• Document extract:
────────────────────
BitZoom

Deterministic property-similarity layout with hierarchical bit-shift aggregation.

Live demo · Scroll to zoom · Drag to pan · Click to select

The Problem

Classical graph layout (force-directed, spectral) optimizes for topological fidelity: connected nodes should be near each other. For property graphs, this is often wrong. Semantically similar nodes frequently share no edge. Two ransomware samples may never connect, but they should be near each other.

BitZoom inverts the priority: property similarity first, topology second. Proximity means "these nodes have similar properties," not "these nodes are connected."

BitZoom started as a side project: melker.sh (a terminal UI framework for document-based apps) needed a fast graph layout that clusters by properties rather than connectivity. No existing algorithm did this well, so we built one.

TL;DR — The Pipeline in 30 Seconds

Each node's properties (labels, categories, numeric fields) are broken into short string tokens. Those tokens are hashed through MinHash to produce a fixed-size signature per property group — a compact fingerprint where similar nodes naturally share more hash values. Each signature is then projected onto a 2D point using Gaussian random vectors, so similarity in property space becomes proximity on the canvas.

Multiple property groups (e.g., platform, kill chain, version) each produce their own 2D coordinate. A weighted blend merges them into a single position, with an optional topology term (alpha) that pulls connected nodes closer. The blended coordinates are quantized onto a 16-bit integer grid using Gaussian CDF normalization, which spreads nodes evenly while preserving relative distances.

Zoom levels come free: shifting grid coordinates right by one bit halves the resolution, collapsing nearby nodes into aggregate "supernodes." This gives you 14 stable, hierarchical zoom levels — from full overview down to individual nodes — with no re-layout at any step.
────────────────────
• Data provided:
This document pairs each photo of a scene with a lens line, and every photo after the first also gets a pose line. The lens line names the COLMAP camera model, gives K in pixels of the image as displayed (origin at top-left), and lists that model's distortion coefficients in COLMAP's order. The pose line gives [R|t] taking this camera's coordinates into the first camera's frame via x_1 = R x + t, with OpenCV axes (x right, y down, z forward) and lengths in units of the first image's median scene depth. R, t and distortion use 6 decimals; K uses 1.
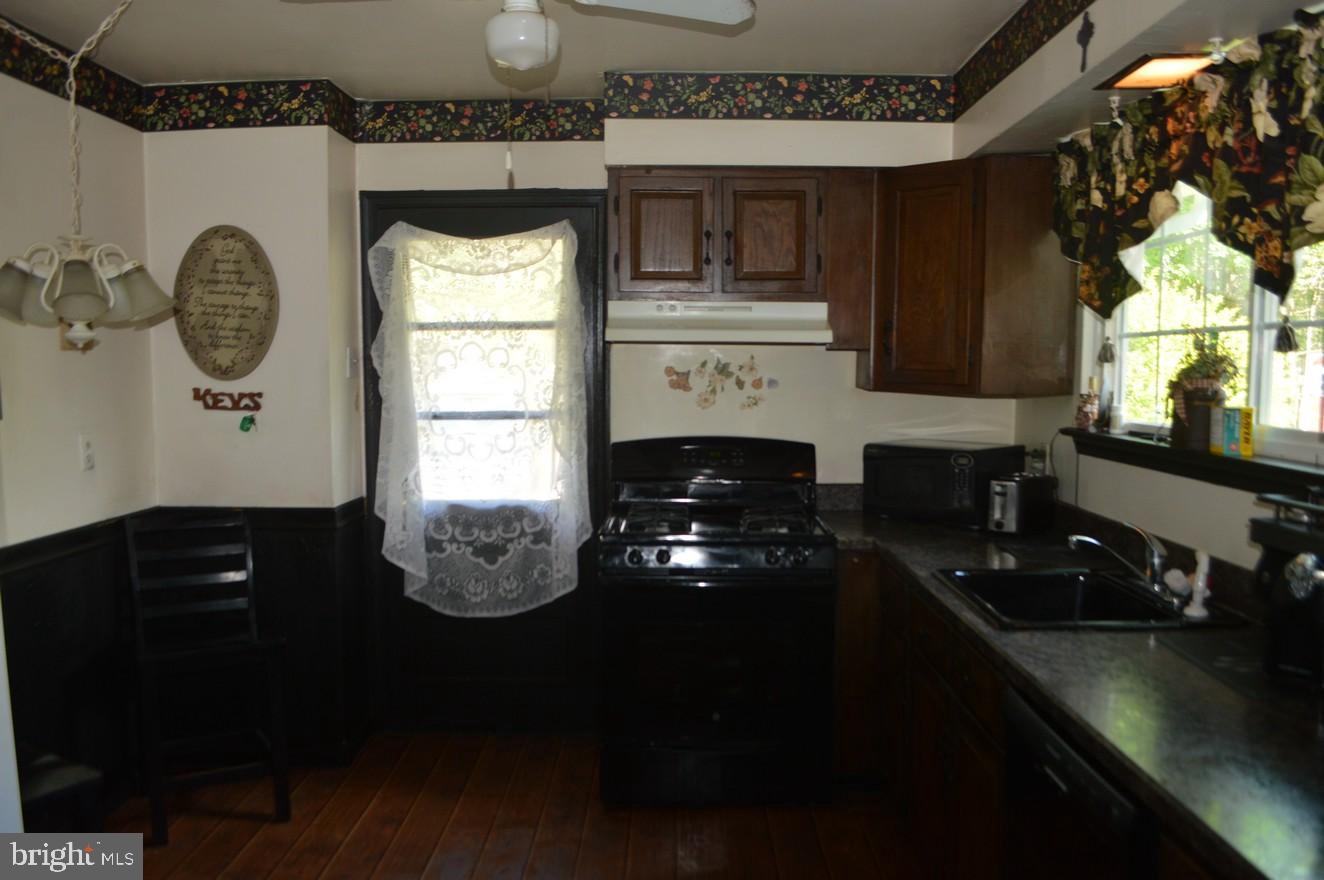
────────────────────
• Task requirements:
(a) Return the passage of the BitZoom page between "TL;DR — The" and "preserving relative distances.", inclusive.
(b) Which property groups does the BitZoom page name as examples?
Rely only on the BitZoom page, not on the data.

• Responses:
(a)
TL;DR — The Pipeline in 30 Seconds

Each node's properties (labels, categories, numeric fields) are broken into short string tokens. Those tokens are hashed through MinHash to produce a fixed-size signature per property group — a compact fingerprint where similar nodes naturally share more hash values. Each signature is then projected onto a 2D point using Gaussian random vectors, so similarity in property space becomes proximity on the canvas.

Multiple property groups (e.g., platform, kill chain, version) each produce their own 2D coordinate. A weighted blend merges them into a single position, with an optional topology term (alpha) that pulls connected nodes closer. The blended coordinates are quantized onto a 16-bit integer grid using Gaussian CDF normalization, which spreads nodes evenly while preserving relative distances.

(b) platform, kill chain, version